The stunts not only have the important political function of providing a left façade whilst the IU imposes savage austerity measures. They also serve as a lifeline for its pseudo-left hangers-on, who leap on such actions as proof the IU can be pressured.
The Morenoite party, Corriente Roja, declared that the temporary relocation of the families of Corrala Utopia shows that “yes we can!”—a chant used by PAH—and that “if Susana Díaz and the [regional] government do not solve this serious social problem [of evictions], Izquierda Unida will have to choose: with Susana and the bankers within the government, or with the evicted families.”
El Militante (the Militant), the former Spanish section of the International Marxist Tendency, echoed the slogan “yes we can” before declaring, “now that the leaders of the PSOE have made clear the real interests that they defend, we cannot accept one more minute of being accomplices of the path of self-destruction they are heading towards. IU has to be on the streets with the working class [...] We need IU to organise workers and to struggle to expropriate housing from the banks and big business.” El Militante concluded by declaring that the IU has “to play its role of mobilising and contributing to organise an authentic social rebellion […] with the objective of creating a left government which will nationalise the main pillars of the economy.”
Workers should be warned that these tendencies do not simply uphold a wrong policy regarding IU. Their role is to confuse workers as to the real nature of IU and its leading component, the PCE. The PCE has always come to the rescue of Spanish capitalism in its hour of need. To suggest that it will now “organise an authentic social rebellion” is to deny history.
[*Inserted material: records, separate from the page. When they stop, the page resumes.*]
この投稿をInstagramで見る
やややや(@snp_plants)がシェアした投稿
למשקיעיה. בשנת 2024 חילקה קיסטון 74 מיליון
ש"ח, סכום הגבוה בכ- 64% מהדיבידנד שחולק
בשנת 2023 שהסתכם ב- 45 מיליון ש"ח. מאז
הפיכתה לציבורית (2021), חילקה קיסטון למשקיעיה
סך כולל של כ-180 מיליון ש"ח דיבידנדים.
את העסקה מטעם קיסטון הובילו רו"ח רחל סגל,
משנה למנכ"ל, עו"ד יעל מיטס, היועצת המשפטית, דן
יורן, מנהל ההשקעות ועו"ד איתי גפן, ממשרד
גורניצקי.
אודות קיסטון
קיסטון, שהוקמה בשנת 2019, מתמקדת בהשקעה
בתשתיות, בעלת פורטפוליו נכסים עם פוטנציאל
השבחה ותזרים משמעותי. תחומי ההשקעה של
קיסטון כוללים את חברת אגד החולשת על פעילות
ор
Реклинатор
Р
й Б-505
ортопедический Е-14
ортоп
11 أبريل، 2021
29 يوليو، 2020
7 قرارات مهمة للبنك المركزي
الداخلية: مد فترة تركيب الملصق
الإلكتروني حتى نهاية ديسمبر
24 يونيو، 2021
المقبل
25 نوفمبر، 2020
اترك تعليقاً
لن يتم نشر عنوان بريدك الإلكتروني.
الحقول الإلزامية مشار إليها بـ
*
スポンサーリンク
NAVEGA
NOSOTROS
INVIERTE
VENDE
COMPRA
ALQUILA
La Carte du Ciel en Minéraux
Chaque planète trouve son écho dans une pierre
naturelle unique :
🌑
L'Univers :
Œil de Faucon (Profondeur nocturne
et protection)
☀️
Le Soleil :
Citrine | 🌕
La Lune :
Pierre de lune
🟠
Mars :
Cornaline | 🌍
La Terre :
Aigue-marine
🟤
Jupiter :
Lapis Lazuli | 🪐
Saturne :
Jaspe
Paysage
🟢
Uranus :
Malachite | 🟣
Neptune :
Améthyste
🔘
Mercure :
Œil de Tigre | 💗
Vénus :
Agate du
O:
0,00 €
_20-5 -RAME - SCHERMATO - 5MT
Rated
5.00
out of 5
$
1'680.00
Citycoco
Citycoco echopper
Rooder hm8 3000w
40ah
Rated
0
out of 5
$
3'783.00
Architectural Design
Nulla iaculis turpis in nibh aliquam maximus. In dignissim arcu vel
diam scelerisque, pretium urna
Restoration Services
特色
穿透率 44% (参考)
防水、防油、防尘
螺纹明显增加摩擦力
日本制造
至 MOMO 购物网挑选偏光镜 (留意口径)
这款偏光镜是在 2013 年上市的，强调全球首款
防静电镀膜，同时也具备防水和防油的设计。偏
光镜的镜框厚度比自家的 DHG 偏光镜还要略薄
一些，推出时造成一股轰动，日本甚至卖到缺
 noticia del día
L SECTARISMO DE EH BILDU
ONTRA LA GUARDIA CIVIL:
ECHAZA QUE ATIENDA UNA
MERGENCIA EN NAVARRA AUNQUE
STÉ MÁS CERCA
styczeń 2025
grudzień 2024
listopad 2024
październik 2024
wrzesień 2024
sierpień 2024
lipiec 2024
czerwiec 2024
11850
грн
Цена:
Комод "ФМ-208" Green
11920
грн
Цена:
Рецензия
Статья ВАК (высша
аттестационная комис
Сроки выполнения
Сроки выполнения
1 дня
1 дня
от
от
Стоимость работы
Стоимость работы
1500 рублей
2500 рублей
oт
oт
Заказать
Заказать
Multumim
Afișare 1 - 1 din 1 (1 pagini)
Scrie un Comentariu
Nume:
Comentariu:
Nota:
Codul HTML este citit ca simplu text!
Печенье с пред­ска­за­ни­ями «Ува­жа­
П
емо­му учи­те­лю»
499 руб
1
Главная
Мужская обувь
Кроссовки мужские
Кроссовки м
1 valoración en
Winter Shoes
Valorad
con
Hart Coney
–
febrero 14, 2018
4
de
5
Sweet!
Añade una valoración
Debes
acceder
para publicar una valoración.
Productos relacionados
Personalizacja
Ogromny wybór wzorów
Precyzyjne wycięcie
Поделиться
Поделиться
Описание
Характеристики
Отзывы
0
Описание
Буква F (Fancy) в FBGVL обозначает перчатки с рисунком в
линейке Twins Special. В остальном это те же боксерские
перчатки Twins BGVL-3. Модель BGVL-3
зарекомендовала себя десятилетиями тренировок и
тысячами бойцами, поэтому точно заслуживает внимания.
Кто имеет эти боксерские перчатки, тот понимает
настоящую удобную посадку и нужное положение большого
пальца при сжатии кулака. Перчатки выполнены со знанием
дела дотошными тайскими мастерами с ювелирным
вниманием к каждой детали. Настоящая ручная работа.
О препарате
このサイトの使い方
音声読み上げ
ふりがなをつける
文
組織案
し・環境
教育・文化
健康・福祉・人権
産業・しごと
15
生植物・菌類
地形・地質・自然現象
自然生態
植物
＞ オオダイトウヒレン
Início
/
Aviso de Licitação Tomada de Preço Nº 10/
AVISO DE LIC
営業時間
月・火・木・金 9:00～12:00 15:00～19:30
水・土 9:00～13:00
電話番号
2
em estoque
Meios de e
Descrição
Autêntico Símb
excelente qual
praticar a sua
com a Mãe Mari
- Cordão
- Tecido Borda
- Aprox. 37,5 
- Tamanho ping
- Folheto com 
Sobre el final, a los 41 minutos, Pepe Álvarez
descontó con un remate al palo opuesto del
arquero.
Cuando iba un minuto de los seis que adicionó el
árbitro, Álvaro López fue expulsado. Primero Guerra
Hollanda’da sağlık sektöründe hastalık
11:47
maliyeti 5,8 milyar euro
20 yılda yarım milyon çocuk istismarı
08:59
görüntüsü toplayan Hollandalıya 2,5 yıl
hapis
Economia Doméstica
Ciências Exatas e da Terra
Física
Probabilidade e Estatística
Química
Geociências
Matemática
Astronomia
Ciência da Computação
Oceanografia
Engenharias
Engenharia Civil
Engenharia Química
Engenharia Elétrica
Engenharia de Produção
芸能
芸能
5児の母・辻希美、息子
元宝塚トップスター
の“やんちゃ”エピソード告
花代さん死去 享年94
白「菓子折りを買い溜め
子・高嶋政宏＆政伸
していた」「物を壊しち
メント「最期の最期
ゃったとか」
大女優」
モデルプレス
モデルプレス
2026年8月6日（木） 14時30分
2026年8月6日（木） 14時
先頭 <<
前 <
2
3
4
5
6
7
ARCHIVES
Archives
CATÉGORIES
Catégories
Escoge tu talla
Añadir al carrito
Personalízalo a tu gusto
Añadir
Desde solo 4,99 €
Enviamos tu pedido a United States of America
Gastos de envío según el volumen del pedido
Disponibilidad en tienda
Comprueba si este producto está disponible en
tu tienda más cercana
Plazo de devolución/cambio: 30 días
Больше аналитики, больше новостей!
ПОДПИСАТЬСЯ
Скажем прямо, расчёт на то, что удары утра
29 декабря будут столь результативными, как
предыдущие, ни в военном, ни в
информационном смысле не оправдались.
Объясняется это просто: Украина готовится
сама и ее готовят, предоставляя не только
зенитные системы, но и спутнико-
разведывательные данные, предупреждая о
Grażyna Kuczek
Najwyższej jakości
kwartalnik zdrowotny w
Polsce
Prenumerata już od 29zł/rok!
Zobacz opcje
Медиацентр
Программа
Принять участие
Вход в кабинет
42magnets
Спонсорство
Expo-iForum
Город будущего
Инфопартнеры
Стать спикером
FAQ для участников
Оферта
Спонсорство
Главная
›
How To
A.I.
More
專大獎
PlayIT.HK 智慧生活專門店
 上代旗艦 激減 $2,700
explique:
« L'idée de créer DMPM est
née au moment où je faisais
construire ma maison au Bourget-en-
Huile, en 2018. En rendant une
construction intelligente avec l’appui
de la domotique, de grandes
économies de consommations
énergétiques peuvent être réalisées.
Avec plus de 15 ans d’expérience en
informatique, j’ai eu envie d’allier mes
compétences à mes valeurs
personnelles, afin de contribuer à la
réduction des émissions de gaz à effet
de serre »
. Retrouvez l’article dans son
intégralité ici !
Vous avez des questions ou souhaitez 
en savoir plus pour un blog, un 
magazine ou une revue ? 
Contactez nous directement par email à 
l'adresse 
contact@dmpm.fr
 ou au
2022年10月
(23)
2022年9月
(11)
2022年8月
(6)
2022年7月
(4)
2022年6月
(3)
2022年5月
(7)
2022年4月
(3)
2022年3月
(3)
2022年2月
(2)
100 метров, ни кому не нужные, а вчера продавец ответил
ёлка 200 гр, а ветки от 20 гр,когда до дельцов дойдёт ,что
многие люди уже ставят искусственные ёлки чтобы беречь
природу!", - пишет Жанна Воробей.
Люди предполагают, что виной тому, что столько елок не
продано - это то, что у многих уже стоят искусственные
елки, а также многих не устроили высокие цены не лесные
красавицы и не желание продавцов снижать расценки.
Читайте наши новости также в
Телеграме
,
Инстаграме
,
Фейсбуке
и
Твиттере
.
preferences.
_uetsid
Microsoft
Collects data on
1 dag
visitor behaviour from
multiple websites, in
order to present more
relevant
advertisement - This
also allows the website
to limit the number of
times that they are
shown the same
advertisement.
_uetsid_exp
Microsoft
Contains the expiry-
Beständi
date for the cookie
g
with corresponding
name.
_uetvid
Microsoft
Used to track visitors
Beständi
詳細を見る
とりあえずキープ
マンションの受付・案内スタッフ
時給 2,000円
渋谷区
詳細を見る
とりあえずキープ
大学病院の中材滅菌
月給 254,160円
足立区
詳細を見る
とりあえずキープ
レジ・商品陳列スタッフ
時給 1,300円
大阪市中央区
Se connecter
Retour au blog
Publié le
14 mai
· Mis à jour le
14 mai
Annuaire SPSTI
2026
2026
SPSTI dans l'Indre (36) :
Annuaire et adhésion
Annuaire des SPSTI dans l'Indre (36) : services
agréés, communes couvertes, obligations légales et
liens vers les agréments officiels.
Within bourgeois circles the IU is being warned that its stunts threaten Spain’s stability and undermine its own future prospects. El Pais said the dispute could have “been handled in a more serene, constructive manner” and, “Now that we are so very close to municipal elections in which it is likely that political deals will be necessary to form local governments, what message would the Socialist Party and IU be sending out if they cut their cooperation short in the middle of the term?”
It concluded by stating that “partisan calculations should not take precedence here. The main thing to keep in mind is that neither Andalucía nor Spain, both of which are struggling to emerge from a devastating crisis, can afford these episodes of political instability.”